On Fri, 2004-01-09 at 05:14, Chris Nolan wrote:
> On Fri, 2004-01-09 at 20:58, Andy Bakun wrote:
> > On Thu, 2004-01-08 at 05:24, Chris Nolan wrote:
> > 
> > > 3. Wait for a while. Linux 2.6 includes (as does the RedHat 9.0 and
> > > ES/WS/AS 3.0 kernels) NPTL - the Native POSIX Threads for Linux
> > > implementation which is superior in many ways and does not use clone()
> > > at all. As you'll no longer want to use clone() for threaded apps (trust
> > > me on this), I'm betting that all interested parties will start
> > > complaining in the relevant mailing lists.
> > 
> > Chris, do you have some references for this?  I'd love to read up on it
> > to find out what's coming.  All references to NPTL I can find via google
> > as it relates to changes in 2.6 talk about how 2.6 has additional
> > clone() options that NPTL takes advantage of (most of them reference a
> > text that is available at http://kerneltrap.org/node/view/422).  Also,
> > why are you down on clone() -- I trust you, but I want to learn! :)
> > 
> My references come from the LKML and KernelTrap! :-) I'm a bit of a geek
> in this respect, and quite enjoy reading up on OS internals. If you have
> a look at Ulrich Drepper's home page (somewhere on Redhat's servers)

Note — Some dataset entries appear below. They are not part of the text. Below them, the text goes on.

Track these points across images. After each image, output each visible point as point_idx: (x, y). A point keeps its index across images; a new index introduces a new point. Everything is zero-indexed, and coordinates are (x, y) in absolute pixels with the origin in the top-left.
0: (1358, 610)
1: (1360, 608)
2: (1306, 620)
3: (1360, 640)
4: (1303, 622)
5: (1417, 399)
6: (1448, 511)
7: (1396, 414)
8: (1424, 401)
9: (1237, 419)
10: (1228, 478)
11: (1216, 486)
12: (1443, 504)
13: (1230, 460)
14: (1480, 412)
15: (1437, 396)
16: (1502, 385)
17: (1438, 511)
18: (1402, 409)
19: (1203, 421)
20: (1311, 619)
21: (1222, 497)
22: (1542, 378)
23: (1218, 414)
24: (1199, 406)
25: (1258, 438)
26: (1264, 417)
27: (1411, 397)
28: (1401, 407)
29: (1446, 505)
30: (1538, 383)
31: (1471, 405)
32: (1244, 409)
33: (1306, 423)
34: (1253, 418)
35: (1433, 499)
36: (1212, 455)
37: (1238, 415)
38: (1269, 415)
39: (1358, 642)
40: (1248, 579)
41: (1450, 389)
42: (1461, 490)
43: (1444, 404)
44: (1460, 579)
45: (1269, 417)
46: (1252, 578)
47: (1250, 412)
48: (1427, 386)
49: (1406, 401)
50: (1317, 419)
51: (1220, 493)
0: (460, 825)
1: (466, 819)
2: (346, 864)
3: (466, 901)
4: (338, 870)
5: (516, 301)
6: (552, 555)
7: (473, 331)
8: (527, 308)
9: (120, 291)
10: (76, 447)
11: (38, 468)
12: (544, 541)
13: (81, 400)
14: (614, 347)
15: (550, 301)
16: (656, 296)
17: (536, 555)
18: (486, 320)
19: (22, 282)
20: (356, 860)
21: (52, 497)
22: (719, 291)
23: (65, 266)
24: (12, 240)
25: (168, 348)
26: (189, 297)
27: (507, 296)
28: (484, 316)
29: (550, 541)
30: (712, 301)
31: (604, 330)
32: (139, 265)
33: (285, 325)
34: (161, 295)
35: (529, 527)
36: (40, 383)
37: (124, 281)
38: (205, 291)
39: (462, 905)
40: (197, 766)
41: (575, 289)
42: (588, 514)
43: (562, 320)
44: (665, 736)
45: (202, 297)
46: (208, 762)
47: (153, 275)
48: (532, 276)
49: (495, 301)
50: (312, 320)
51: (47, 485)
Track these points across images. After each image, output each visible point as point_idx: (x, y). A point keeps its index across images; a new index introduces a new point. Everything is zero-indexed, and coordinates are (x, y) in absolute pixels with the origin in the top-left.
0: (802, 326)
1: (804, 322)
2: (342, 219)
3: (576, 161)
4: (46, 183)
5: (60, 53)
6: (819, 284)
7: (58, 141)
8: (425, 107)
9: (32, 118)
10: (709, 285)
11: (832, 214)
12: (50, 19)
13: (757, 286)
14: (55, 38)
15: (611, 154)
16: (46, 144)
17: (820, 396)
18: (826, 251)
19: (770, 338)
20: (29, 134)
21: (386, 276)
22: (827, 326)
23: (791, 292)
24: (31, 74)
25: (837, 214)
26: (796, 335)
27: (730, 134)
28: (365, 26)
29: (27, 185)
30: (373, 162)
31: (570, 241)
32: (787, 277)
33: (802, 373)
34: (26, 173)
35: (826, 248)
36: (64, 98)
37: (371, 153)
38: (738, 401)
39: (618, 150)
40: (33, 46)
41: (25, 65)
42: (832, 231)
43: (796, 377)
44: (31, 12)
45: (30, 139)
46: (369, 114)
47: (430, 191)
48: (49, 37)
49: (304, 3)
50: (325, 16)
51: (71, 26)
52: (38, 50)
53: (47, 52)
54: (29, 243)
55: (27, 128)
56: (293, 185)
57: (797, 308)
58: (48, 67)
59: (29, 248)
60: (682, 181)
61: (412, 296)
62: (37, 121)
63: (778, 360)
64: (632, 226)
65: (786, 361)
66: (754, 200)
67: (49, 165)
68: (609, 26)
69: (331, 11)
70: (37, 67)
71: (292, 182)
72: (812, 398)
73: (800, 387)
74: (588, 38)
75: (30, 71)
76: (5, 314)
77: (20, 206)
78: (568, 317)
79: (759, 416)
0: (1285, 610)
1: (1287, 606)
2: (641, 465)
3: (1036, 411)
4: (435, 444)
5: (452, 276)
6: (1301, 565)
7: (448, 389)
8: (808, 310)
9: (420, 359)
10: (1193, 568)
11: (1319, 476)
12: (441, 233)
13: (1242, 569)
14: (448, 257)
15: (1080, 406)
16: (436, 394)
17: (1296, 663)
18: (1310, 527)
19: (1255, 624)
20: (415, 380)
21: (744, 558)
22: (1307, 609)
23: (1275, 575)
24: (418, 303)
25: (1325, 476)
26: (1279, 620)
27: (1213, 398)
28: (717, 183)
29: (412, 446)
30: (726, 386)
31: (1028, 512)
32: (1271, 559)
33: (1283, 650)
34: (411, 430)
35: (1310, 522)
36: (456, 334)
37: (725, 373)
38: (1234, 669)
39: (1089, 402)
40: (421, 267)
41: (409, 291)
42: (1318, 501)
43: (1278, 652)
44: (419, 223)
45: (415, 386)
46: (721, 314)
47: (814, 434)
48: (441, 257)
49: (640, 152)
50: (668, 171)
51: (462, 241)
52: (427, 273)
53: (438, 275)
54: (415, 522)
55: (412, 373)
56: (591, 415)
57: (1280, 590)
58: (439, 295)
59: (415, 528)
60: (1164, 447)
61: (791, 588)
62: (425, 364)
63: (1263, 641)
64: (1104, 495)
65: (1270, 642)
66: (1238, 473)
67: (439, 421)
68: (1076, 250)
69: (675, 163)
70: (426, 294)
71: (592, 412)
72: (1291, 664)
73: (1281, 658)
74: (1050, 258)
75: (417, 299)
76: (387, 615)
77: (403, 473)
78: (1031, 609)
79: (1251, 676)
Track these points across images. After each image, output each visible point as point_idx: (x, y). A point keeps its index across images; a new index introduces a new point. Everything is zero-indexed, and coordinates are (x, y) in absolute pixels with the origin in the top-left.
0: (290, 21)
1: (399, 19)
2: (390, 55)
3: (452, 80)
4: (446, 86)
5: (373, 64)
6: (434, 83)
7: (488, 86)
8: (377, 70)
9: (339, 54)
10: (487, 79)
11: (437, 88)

> he's got some info about the beast as he wrote NPTL. Admittedly, it
> almost seems as if he wrote it in response to NGPT (Next Generation
> POSIX Threads - a competing but now unsupported thread implementation
> for kernel 2.6 inclusion).
 ... (good stuff deleted for brevity)...
> Everyone, please pull me up on anything I've said here that sounds like
> tripe!

Thanks!  The only complaint I have with your explanation is that NPTL,
as outlined in a PDF I found by Ulrich Drepper about the implementation
of NPTL (and which was most likely the original source of the
information contained in the kerneltrap link I provided), does, in fact,
use clone(), but requires additional flags that are more
POSIX-standard-thread-oriented rather than process-oriented.  If this is
the same as "does not use clone() at all" is left as an exercise for the
reader. :)

Of course, clone(2) was created a way long time ago (pre 2.0 AFAIK, but
I'm having trouble finding references to that, or Linus's rant about the
creation of clone on lkml, which I know I've read, but can't find right
now) as a more generalized, more-options-for-the-programmer interface to
forking, with some thought-ahead to stuff that could be used for
threads.  Hind sight is 20/20, though, and there are obvious
deficiencies when it comes to threads.  Obviously, as time advances and
libraries are written, it only makes sense that's it's being more
refined to bring it up with better, modern usage.